A logout / login later and voilĂ . My gnupg was previously configured with my keys and I can now use PGP within Thunderbird for work and withing Mail.app for my personal stuff (just to keep things somewhat separate). When an update to gnupg2 is released, all is needed is to download the archive and re-run the configure-make-make install steps to update it. Whether you need to update pinentry-mac, well, that’s up to you.
ABxLDAP
I run an LDAP-over-SSL-based contacts directory to allow a people to have access to my contacts list and keep it in sync with Apple’s AddressBook using J2Anywhere’s ABxLDAP. Nowadays they also have their own AddressBook Server product but I have things working with LDAP already and do prefer to keep things so clients on other platforms have access.

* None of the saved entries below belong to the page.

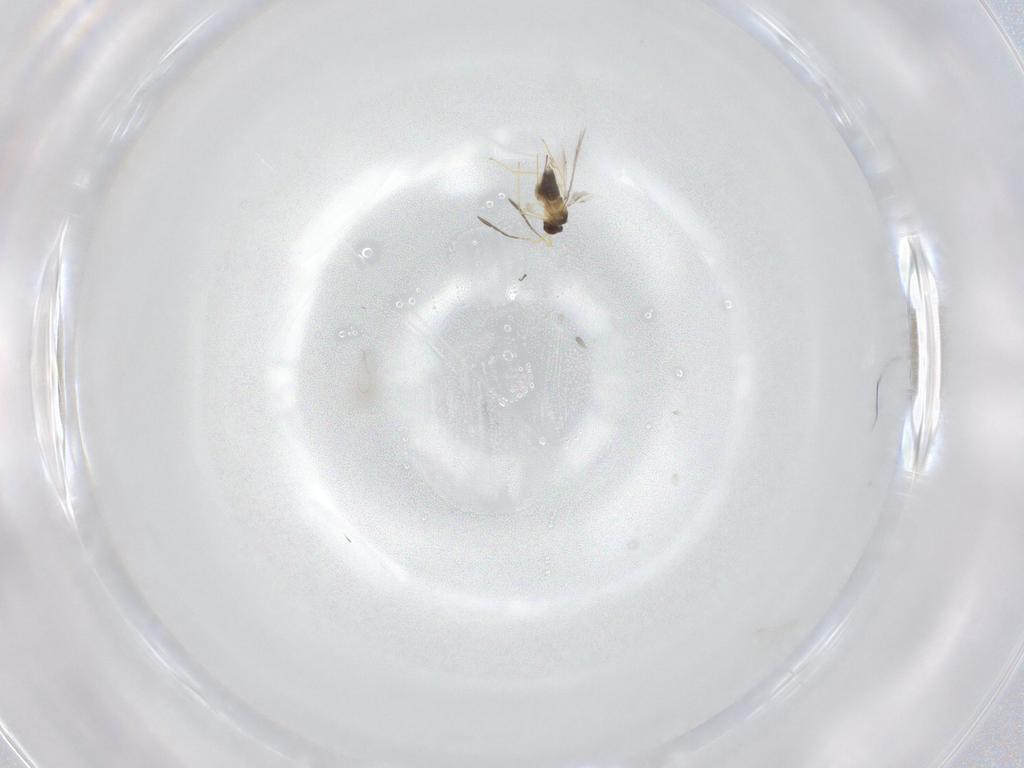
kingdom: Animalia
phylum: Arthropoda
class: Insecta
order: Hymenoptera
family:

In any event, upgrading to Leopard broke things. After configuring the ABxLDAP prefs pane, clicking on Sync would crash the preferences utility. I suspected it was because I use a self-signed certificate but the odd thing is that I configured the directory under Apple’s AddressBook (which, under Leopard, now supports LDAP-over-SSL) and I was able to query the directory for contacts just fine. I even imported the certificate into my keychain indicating to always trust it. No dice with ABxLDAP.
A little bit of googling turned up this post on AFP548 providing the solution. As it turns out, the missing piece to the puzzle was proper configuration of /etc/openldap/ldap.conf which is supposed to be used by all local clients. Apparently, AddressBook is not one of them.